Regine Kipperberg is a retired educator and literary advocate who has spent a lifetime in passionate pursuit of language, literature, and the occasional well-placed semicolon. She has wrangled high schoolers and university students alike through the labyrinths of English language and literature, writing, and German as a foreign language—proving that grammar can, in fact, be exciting (or at least non-lethal).
She earned her MA in English Language and Literature from Johannes Gutenberg University in Mainz, Germany, where she wrote a linguistic thesis titled “English Relatives—Historical and Modern.” Yes, she willingly researched relative clauses. For fun.
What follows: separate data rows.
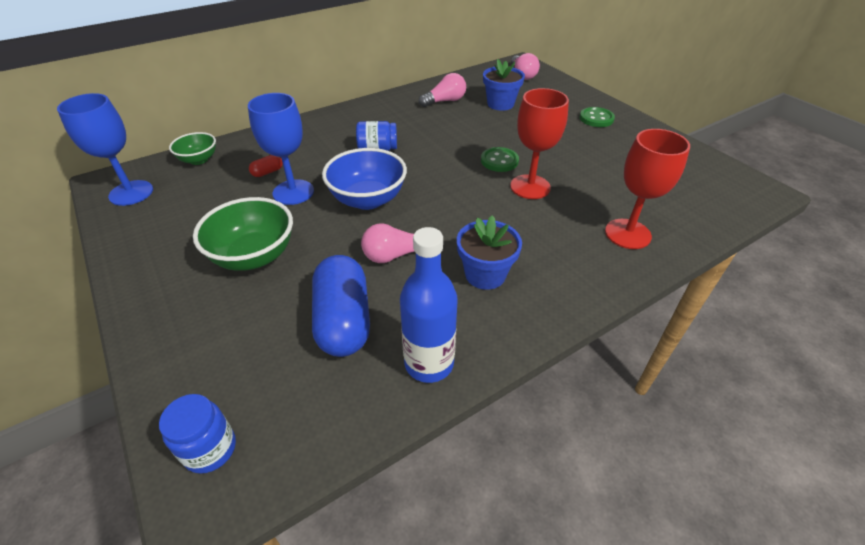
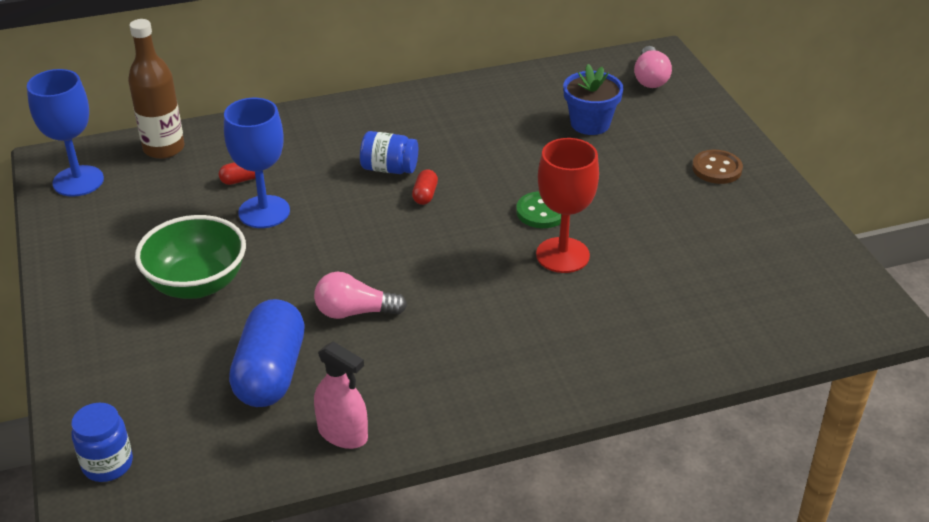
camera: 15 degrees right, 5 degrees down
(199, 160) = (164, 148): green bowl -> brown bottle
(368, 199) = (350, 237): blue bowl -> none
(411, 162) = (425, 195): none -> red capsule
(429, 363) = (342, 433): blue bottle -> pink spray bottle
(445, 101) = (513, 107): pink light bulb -> none
(485, 274) = (448, 354): blue flower pot -> none
(596, 118) = (717, 169): green button -> brown button
(627, 234) = (652, 338): red goblet -> none

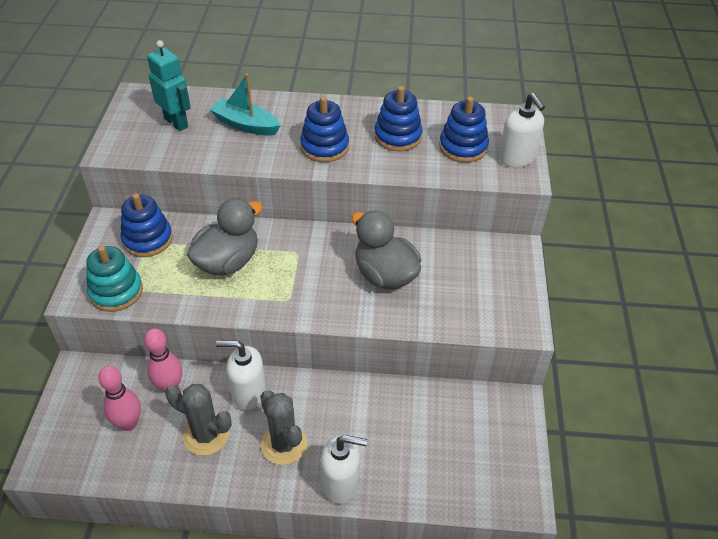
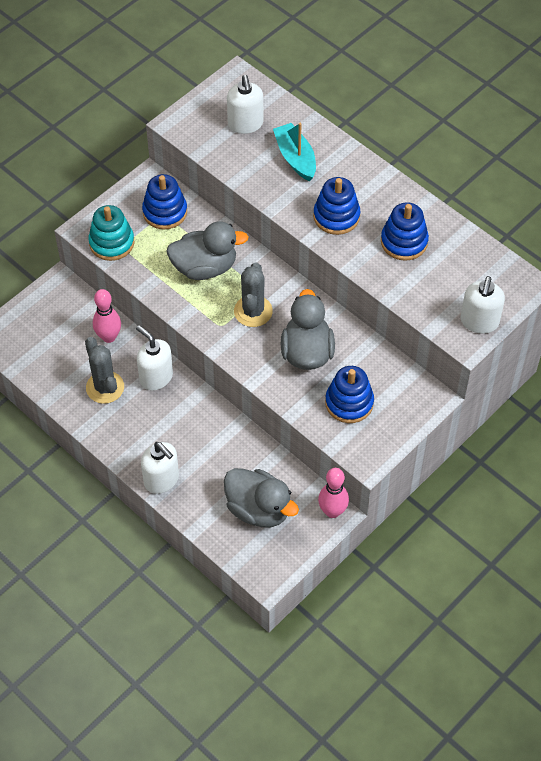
camera: 40 degrees right, 10 degrees up
(128, 423) = (64, 345): pink bowling pin -> pink bowling pin (332, 511)
(176, 123) = (245, 124): turquoise robot -> white soap dispenser
(284, 444) = (148, 428): grey cactus -> grey cactus (253, 311)
(453, 445) = (258, 509): none -> grey duck
(463, 147) = (446, 284): blue stacking toy -> blue stacking toy (349, 403)

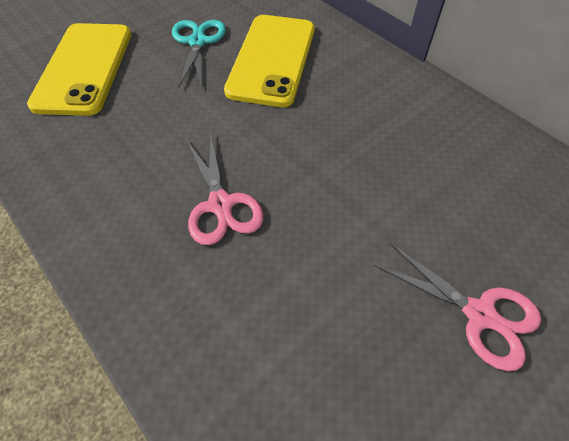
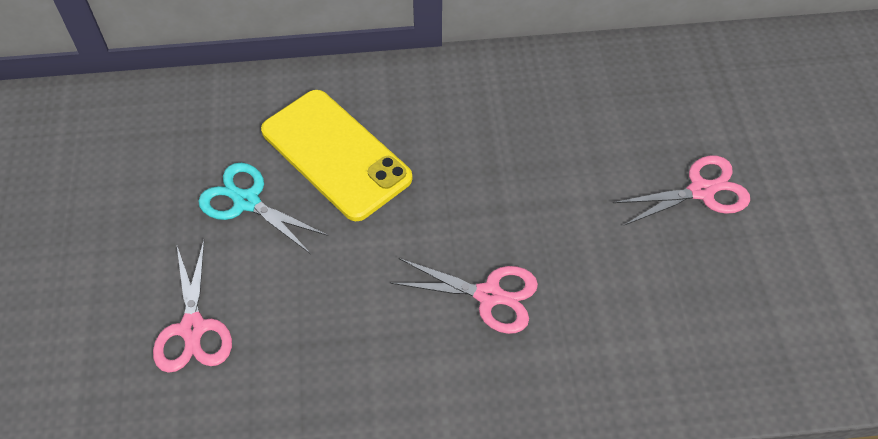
camera: 55 degrees left, 0 degrees up
(84, 68) = (193, 328): yellow phone -> pink scissors

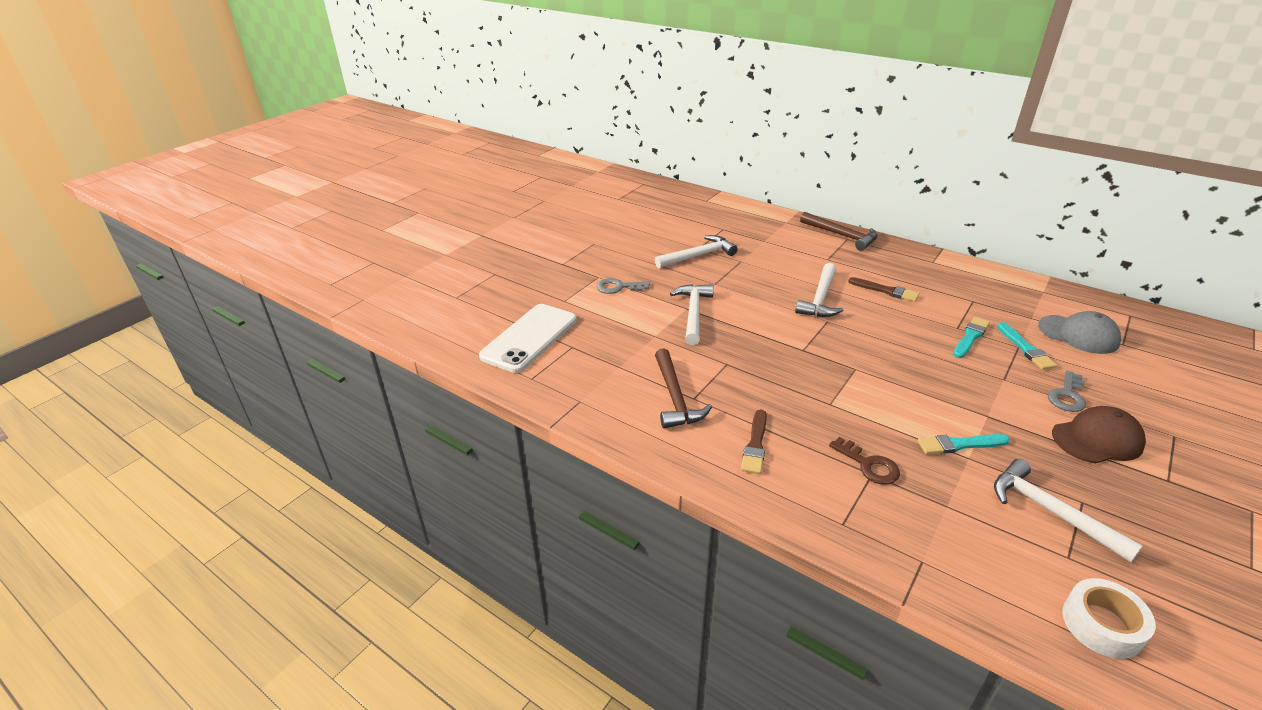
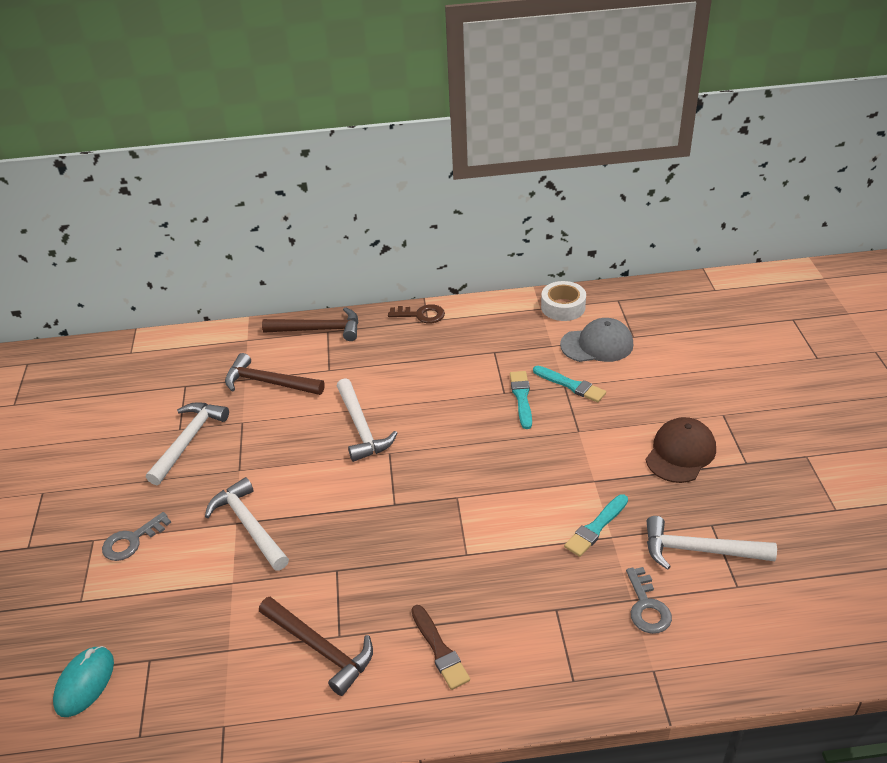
camera: 40 degrees left, 5 degrees up
(529, 338) = (85, 683): white phone -> turquoise mouse
(778, 249) = (269, 382): none -> brown hammer
(869, 465) = (547, 601): brown key -> brown key (421, 315)
(886, 291) = (413, 382): brown brush -> none
(1067, 396) = (633, 420): grey key -> grey key (647, 607)
(1102, 625) = (794, 632): white tape -> white tape (563, 307)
She also holds a BA in Liberal Arts with majors in English, German, and History—because choosing just one would have been too easy.
As a former contributing editor for 94 Creations and Iris Brown, Regine has a sharp eye for writing that bridges cultures and lived experience. She champions work that is thoughtful, resonant, and courageously authentic—and she has little patience for prose that tries too hard. Her editorial style blends rigor with warmth, an ear for rhythm, and a deep respect for the quiet power of well-told stories.
After many years in the United States, she now lives in British Columbia’s South Okanagan Valley with her husband, Björn, and Finnigan the Havanese, who runs the household. When she’s not reading, editing, or mentally correcting apostrophes in public signage, she can be found playing tennis, plotting her next chess move, or knitting something far more complicated than it needs to be.